Preheat oven to 350 F. Grease an 8 or 9-inch springform pan and line the bottom with parchment paper. Set aside. I used an 8" springform pan and the coffee cake will bake clear to the top, because it's thicker. When using a springform pan, put a rimmed baking sheet underneath with foil just in case your pan leaks.

Step 2

Whisk together the flour, sugars, salt and cinnamon together. Add melted butter and stir together. Mixture should like like wet sand and should have lots of big chunks. Do not smooth out, place in fridge until ready to use.

Step 3

Beat room temperature cream cheese until it's smooth. Add sugar and egg until it is combined. Set aside.

Step 4

Combine flour and sugar together. Add small chunks of butter and cut it in using a pastry cutter, two forks or a food processor until mixture resembles coarse crumbs. Add baking soda, baking powder, salt and mix in well.

Step 5

In separate bowl, whisk together the yogurt/sour cream, egg and vanilla until well blended.
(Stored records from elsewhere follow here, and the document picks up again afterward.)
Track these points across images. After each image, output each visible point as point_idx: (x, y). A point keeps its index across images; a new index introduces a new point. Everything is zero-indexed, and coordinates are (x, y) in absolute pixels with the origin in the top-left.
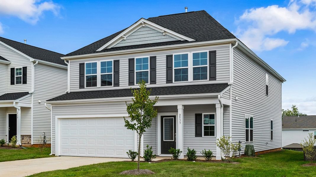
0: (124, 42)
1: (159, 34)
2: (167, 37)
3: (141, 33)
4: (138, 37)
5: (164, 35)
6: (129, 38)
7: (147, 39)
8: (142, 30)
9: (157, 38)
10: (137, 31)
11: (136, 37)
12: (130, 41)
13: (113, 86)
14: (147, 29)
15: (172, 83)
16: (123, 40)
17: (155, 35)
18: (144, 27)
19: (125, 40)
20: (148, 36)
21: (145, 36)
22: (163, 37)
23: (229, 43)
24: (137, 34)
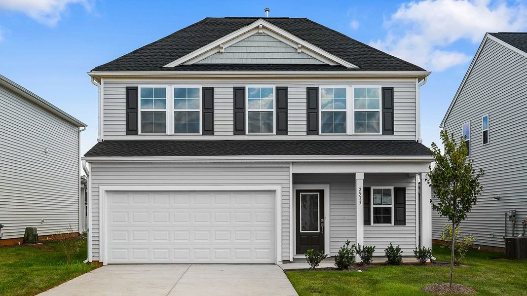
0: (220, 56)
1: (289, 50)
2: (305, 56)
3: (256, 44)
4: (249, 50)
5: (299, 53)
6: (229, 50)
7: (266, 55)
8: (257, 38)
9: (286, 56)
10: (246, 40)
11: (244, 50)
12: (231, 55)
14: (266, 39)
15: (318, 134)
16: (219, 52)
17: (283, 50)
18: (261, 33)
19: (222, 53)
20: (267, 50)
21: (263, 50)
22: (297, 56)
23: (415, 78)
24: (246, 44)
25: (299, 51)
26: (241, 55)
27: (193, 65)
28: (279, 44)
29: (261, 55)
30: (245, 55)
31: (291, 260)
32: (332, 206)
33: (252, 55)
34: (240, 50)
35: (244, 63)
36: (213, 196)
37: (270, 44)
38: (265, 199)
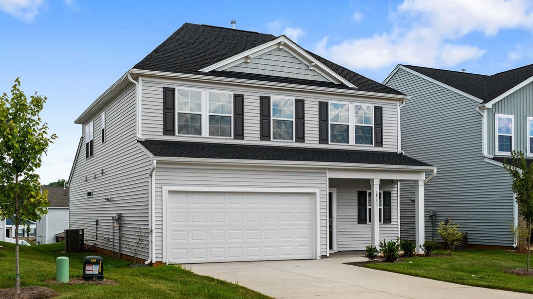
0: (247, 66)
2: (315, 74)
3: (276, 58)
5: (311, 70)
6: (254, 61)
8: (278, 53)
9: (300, 71)
10: (268, 53)
11: (266, 62)
12: (255, 66)
13: (232, 137)
14: (284, 54)
15: (328, 144)
18: (281, 49)
19: (248, 63)
20: (286, 64)
21: (281, 64)
22: (309, 72)
23: (397, 100)
24: (268, 57)
25: (312, 68)
26: (263, 67)
27: (223, 72)
28: (295, 61)
29: (279, 69)
30: (268, 67)
31: (328, 255)
32: (339, 207)
33: (273, 68)
34: (262, 62)
35: (266, 74)
36: (262, 197)
37: (288, 59)
38: (306, 200)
Gently stir into the flour mixture until incorporated. The dough will be thick.

Step 6

Spread the batter into the bottom of prepared pan. Spread it out so the sides are about a half inch higher. Pour the cream cheese in the center, spreading it out, trying not to go past the border. Then add the cherry pie filling on top of the cream cheese filling. Take a knife and swirl through the mixture 8-10 times or so.

Step 7

Sprinkle the streusel on top of the whole coffee cake.

Step 8

Bake for 60-65 minutes for 8" and 50-55 minutes for 9" pan or until a cake tester or the tip of a knife inserted in the center comes out mostly clean. If the streusel starts browning too much, tent the top with aluminum foil.

Step 9

Let cake cool in pan on a wire rack for about 20 minutes before serving.